BEGIN INPUT RECORDS

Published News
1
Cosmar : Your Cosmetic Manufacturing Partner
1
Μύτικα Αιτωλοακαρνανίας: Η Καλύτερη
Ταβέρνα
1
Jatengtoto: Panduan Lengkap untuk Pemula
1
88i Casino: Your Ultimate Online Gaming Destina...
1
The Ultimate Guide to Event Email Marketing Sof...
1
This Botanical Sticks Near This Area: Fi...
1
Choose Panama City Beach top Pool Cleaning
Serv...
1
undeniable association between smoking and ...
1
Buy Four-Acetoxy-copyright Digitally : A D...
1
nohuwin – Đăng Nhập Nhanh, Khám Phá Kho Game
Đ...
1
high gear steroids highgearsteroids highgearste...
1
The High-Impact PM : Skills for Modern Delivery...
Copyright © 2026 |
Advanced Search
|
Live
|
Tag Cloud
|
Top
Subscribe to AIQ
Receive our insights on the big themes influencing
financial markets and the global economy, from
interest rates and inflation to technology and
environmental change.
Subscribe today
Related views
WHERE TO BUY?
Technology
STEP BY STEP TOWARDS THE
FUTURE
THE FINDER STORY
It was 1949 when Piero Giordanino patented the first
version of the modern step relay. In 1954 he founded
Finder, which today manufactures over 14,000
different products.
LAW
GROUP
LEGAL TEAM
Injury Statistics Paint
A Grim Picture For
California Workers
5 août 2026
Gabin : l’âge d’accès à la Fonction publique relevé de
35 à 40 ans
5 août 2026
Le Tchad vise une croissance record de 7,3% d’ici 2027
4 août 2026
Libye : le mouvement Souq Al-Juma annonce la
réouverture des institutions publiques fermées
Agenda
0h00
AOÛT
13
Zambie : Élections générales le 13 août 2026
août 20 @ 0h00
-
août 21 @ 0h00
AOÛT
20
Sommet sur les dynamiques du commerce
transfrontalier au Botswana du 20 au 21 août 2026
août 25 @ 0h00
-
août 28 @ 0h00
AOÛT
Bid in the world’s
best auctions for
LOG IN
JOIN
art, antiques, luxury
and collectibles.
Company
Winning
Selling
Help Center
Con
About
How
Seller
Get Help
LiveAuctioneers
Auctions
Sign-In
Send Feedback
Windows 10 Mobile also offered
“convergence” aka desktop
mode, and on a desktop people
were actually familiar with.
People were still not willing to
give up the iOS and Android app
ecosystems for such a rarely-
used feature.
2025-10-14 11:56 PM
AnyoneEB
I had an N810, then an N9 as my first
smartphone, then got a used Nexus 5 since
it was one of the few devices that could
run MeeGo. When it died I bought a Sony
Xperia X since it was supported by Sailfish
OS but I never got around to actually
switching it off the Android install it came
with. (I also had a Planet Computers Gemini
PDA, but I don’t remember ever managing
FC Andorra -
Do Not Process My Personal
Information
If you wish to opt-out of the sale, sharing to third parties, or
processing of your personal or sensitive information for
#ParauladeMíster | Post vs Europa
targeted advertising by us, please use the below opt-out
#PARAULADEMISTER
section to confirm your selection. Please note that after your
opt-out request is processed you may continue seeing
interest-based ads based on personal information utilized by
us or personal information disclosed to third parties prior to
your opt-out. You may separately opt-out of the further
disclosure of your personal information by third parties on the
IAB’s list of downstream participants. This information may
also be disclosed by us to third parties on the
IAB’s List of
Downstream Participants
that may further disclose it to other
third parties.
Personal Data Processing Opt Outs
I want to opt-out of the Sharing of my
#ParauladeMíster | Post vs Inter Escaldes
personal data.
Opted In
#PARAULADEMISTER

END INPUT RECORDS

TO-DO ITEM: From the data, pick out every line that includes "also".

RESULT OF THIS TASK:
Windows 10 Mobile also offered
with. (I also had a Planet Computers Gemini
also be disclosed by us to third parties on the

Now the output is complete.